Hi,
I'm testing out ConnectX-3 Pro with VXLAN Offload in our lab. Using a single-stream iperf performance test, we get ~34Gbit/s transfer speed of non-VXLAN transport, but only ~28Gbit/s with VXLAN encapsulation.
In both cases, the bottleneck is the CPU on the receiving side.
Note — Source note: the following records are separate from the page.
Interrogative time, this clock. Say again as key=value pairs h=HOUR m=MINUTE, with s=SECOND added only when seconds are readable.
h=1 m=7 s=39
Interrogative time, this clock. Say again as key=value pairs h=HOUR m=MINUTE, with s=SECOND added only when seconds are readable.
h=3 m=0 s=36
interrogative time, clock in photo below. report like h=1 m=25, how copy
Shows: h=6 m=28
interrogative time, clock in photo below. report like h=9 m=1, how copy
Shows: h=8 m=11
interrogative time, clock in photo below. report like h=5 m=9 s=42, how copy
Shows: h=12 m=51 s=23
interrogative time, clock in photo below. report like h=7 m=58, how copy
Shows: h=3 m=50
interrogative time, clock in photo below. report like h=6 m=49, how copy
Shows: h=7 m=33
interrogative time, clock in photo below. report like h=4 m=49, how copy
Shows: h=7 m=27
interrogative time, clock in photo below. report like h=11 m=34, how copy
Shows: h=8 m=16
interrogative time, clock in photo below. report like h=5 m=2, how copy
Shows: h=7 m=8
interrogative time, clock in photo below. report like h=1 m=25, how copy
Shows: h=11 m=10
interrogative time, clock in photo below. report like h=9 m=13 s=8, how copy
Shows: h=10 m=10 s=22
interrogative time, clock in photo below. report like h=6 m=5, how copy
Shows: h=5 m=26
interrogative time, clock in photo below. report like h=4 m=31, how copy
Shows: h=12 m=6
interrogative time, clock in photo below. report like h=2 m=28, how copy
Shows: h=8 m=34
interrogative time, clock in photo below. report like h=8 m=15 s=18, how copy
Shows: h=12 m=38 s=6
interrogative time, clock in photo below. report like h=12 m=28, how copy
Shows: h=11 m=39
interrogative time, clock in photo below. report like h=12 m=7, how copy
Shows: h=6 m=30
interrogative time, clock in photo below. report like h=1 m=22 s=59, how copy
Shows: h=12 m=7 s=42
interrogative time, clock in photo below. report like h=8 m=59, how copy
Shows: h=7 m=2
Looking at a perf dump, the top usage:
Without VXLAN:
+ 24.27% iperf [kernel.kallsyms] [k] copy_user_enhanced_fast_string
+ 6.49% iperf [kernel.kallsyms] [k] mlx4_en_process_rx_cq
+ 5.34% iperf [kernel.kallsyms] [k] tcp_gro_receive
+ 3.43% iperf [kernel.kallsyms] [k] dev_gro_receive
+ 3.28% iperf [kernel.kallsyms] [k] mlx4_en_complete_rx_desc
+ 3.05% iperf [kernel.kallsyms] [k] memcpy
+ 2.88% iperf [kernel.kallsyms] [k] inet_gro_receive
With VXLAN:
+ 20.06% iperf [kernel.kallsyms] [k] copy_user_enhanced_fast_string
+ 6.04% iperf [kernel.kallsyms] [k] mlx4_en_process_rx_cq
+ 5.43% iperf [kernel.kallsyms] [k] inet_gro_receive
+ 3.29% iperf [kernel.kallsyms] [k] dev_gro_receive
+ 3.24% iperf [kernel.kallsyms] [k] tcp_gro_receive
+ 3.08% iperf [kernel.kallsyms] [k] skb_gro_receive
+ 3.02% iperf [kernel.kallsyms] [k] memcpy
+ 2.85% iperf [kernel.kallsyms] [k] mlx4_en_complete_rx_desc
This is Centos 6.5, kernel 3.15.0, Firmware 2.31.5050.
We're certainly happy with 28Gbit/s, but I'm wondering if there are plans to improve this to the point that VXLAN adds no additional CPU overhead at all, or if there is any tuning I can do towards the same goal?
- Thorvald